Mis aux voix, l'article 2 est adopté de même que les articles 3 à 6.

Troisième débat

La loi 9504 est adoptée article par article en troisième débat.

Mise aux voix, la loi 9504 est adoptée en troisième débat dans son ensemble par 62 oui et 9 abstentions.

PL 8746-B
Rapport de la commission d'aménagement du canton chargée d'étudier le projet de loi de MM. Mark Muller, Christian Luscher, Jean-Michel Gros, Alain Meylan, Pierre-Louis Portier, Patrick Schmied, Pascal Pétroz, Hugues Hiltpold modifiant la loi sur la protection des monuments, de la nature et des sites (L 4 05)

Deuxième débat

M. Rémy Pagani (AdG). Je rappelle, pour ceux qui l'auraient oublié depuis hier soir 23h, que nous sommes dans un débat concernant le droit des associations et, plus particulièrement, concernant la suppression de ce droit. Cela concerne tant des associations d'habitants, des associations de quartier, des associations de locataires que des associations de propriétaires. Elles n'auront plus le droit de s'opposer à un projet ou de proposer la mise à l'inventaire d'un certain nombre d'immeubles qui nécessitent d'être protégés, d'un point de vue architectural et historique.

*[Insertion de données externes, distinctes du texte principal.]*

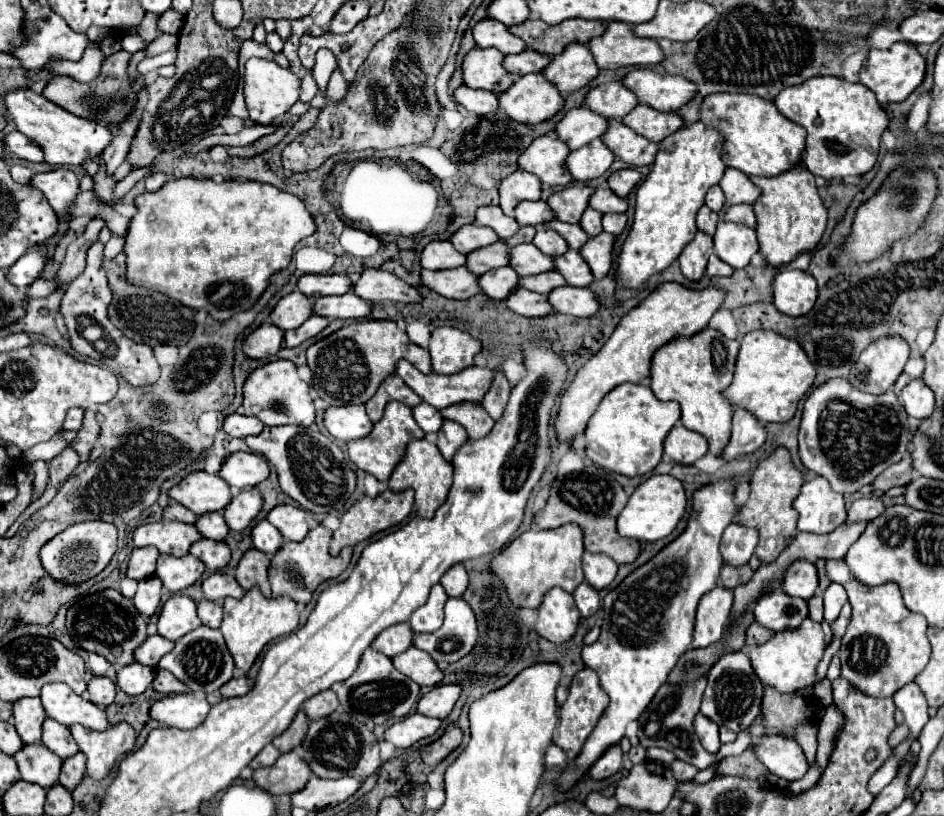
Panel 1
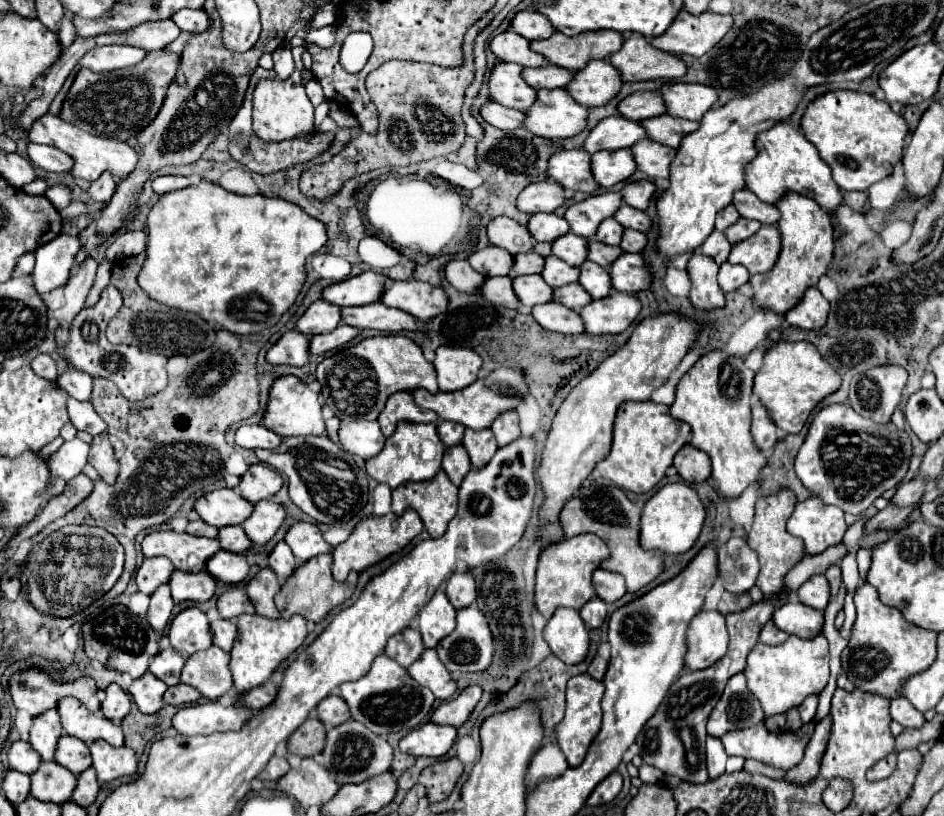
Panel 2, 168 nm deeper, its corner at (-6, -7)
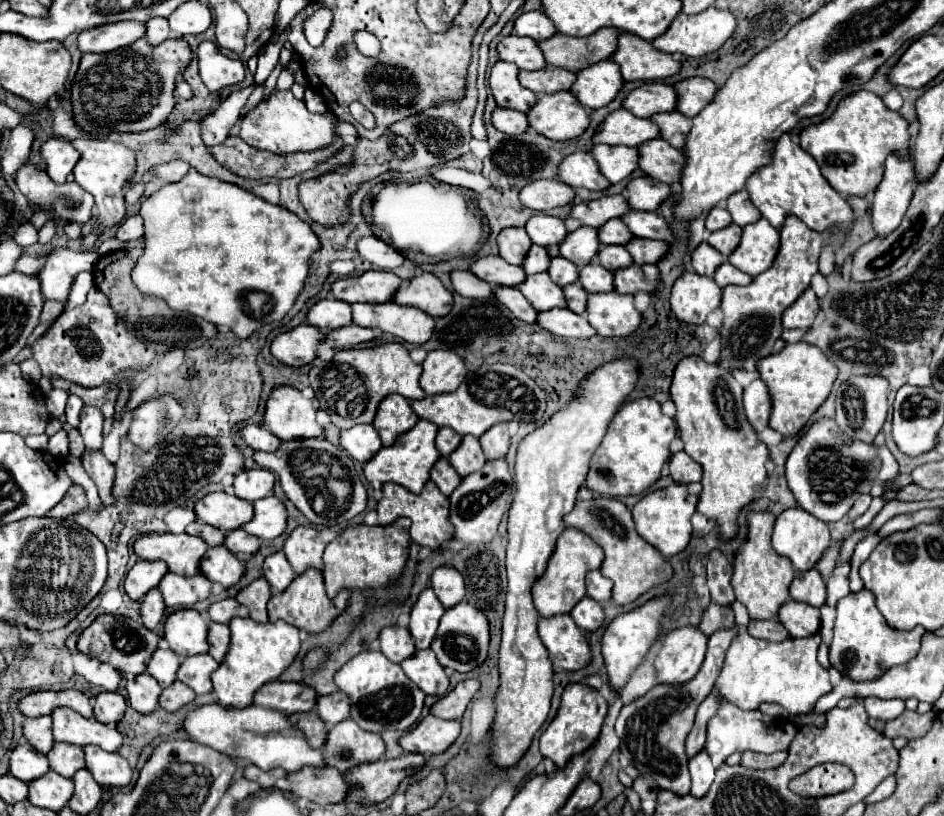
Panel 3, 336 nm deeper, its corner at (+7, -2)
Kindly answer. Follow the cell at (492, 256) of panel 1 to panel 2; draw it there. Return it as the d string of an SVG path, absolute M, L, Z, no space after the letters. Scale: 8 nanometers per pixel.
M531 251L527 255L517 255L515 257L515 275L529 275L529 273L541 273L543 271L543 265L545 265L545 257Z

Nous avons donc, si j'ose dire, concocté un amendement qui nous a pris un peu de temps, parce que nous avons dû le resituer dans le texte. Hier, à 23h, et je m'en excuse, nous avons compris que l'article 39A existait toujours. En fait, il n'existe plus selon la nouvelle législation que nous nous apprêtons à voter. Il devient l'article 39. Nous proposons donc d'abord, à l'article 63, la réintroduction du «ou» et non pas du «et», et puis à l'article 39, alinéa 1, l'introduction du texte suivant: «Le droit de recours est garanti aux communes et aux associations au sens de l'article 63».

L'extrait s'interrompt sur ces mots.